It seemed a heroik thing of Bradwell to say that, feeling as he did to Browne. He thought for a bit, but told me not to go.
“Of corse,” he said, “this must be returned. All’s fair in--in a case of this kind, but--”
Then he thought very deeply and read the sonnit again. Suddenly he took a bit of paper and copied down Browne’s poem word for word. Then he told me to cut back like lightning to Browne’s study, and to put the poem back on his desk if I could--if not, to most carefully keep it till the first chance of getting it back to Browne’s room without being spotted.
“You’re a splendid fag,” he said, “and I shan’t forget this. It’s the sort of thing that squires did for their knights in olden times; and they got good rewards too. Now hook it.”
It’s worth a lot, mind you, to get praise like that from such a chap as Bradwell.
When I got back, Browne was rumaging over his table and sweering a good deal in a loud wisper. He told me to wait a minute, and went off to look in his bedroom. Then I seezed my opportunity, and slipped the sonnit on his table under some papers. When he came back he was worried, and went on hunting till he found it. Then he said “Ah!” to himself, and got pleasanter and asked me what I wanted. I told him my Latin grammar, and, being in a very happy state now, owing to finding the poem, he gave my book back and told me to clear out; which I did.
After prep. I met Bradwell going in to prayers, and he handed me a note for Mabel to put in the usual place. He looked awfully rum when he gave it to me, and he saw that I saw he looked rum. So he said:
“I don’t mind letting you know, owing to your being such a good fag and my trusting you as I do. You may read the letter in prayers, then seal it down and put it behind the pot of ferns in the hall in the usual place.”

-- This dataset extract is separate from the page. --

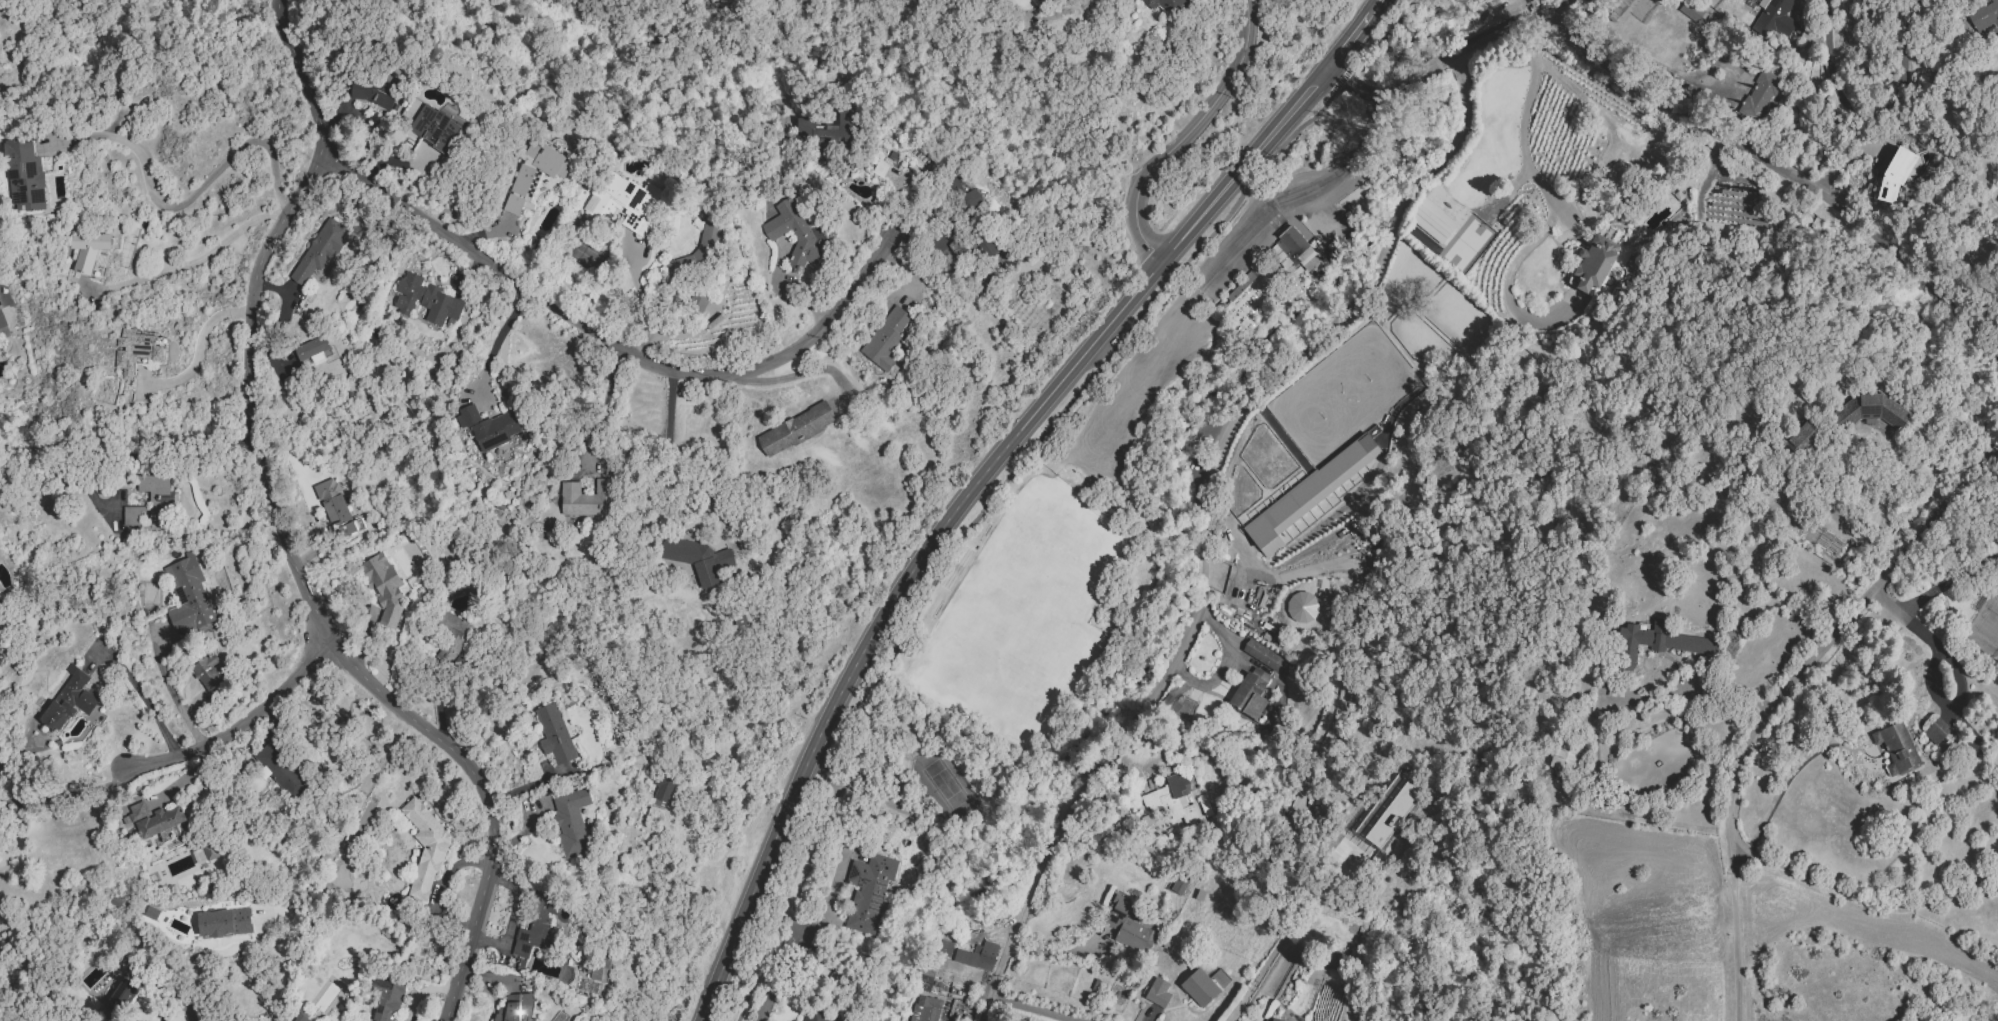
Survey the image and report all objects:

Of corse, it wasn’t really a letter, or Bradwell wouldn’t have let me read it. It was just Browne’s sonnit coppied out by Bradwell word for word; and at the bottom where the words, “What about poetry now?--A. T. B.” A. T. B. are Bradwell’s initials, his full name being Arthur Thomas Bradwell. You see, he didn’t exsaxtly say he’d written the sonnit. He only said, “What about poetry now?”
The excitement of it all kept me awake for hours and hours through the night. I don’t suppose any fag ever did more for a big fellow than I had done for Bradwell that day. Then I began to wonder when Browne would send off his poem, and wether Mabel would get them both together or one at a time. You see, of corse, Browne would send her the thing as original, and there was nothing in Bradwell’s letter to exsaxtly say he hadn’t written it; and puzzling the thing out for hours and hours, I at last came to the conklusion that she would find it very difficult which to believe, because how could she know which was telling the truth to her? Then, about three or four in the morning almost, I began to feel rather terrible over it, because I thought of what frightful trouble Browne must have had to write the sonnit. He might have taken terms and terms over it for all I could tell, not, of corse, knowing myself how long it took to write poetry. I felt rather sorry for Browne; but after all a chap’s duty is to the fellow he fags for before masters; and feeling that, I went to sleep.